(Extracted page text data)
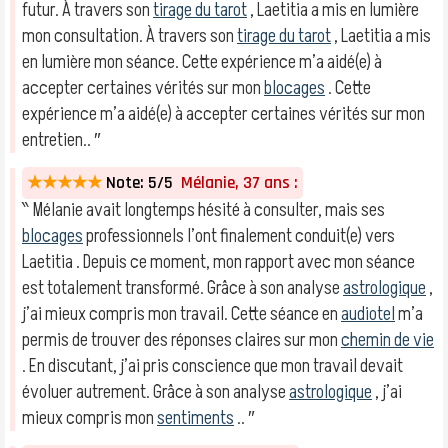
futur. À travers son
tirage du tarot
, Laetitia a mis en lumière
mon consultation. À travers son
tirage du tarot
, Laetitia a mis
en lumière mon séance. Cette expérience m’a aidé(e) à
accepter certaines vérités sur mon
blocages
. Cette
expérience m’a aidé(e) à accepter certaines vérités sur mon
entretien.. ″
★★★★★
Note: 5/5
Mélanie, 37 ans :
‶ Mélanie avait longtemps hésité à consulter, mais ses
blocages
professionnels l’ont finalement conduit(e) vers
Laetitia . Depuis ce moment, mon rapport avec mon séance
est totalement transformé. Grâce à son analyse
astrologique
,
j’ai mieux compris mon travail. Cette séance en
audiotel
m’a
permis de trouver des réponses claires sur mon
chemin de vie
. En discutant, j’ai pris conscience que mon travail devait
évoluer autrement. Grâce à son analyse
astrologique
, j’ai
mieux compris mon
sentiments
.. ″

REQUIREMENT - Your task is to reproduce exactly the lines that begin with the one containing "consulter, mais ses" and continue to the end of the data, both ends included.

EXERCISE RESPONSE -
‶ Mélanie avait longtemps hésité à consulter, mais ses
blocages
professionnels l’ont finalement conduit(e) vers
Laetitia . Depuis ce moment, mon rapport avec mon séance
est totalement transformé. Grâce à son analyse
astrologique
,
j’ai mieux compris mon travail. Cette séance en
audiotel
m’a
permis de trouver des réponses claires sur mon
chemin de vie
. En discutant, j’ai pris conscience que mon travail devait
évoluer autrement. Grâce à son analyse
astrologique
, j’ai
mieux compris mon
sentiments
.. ″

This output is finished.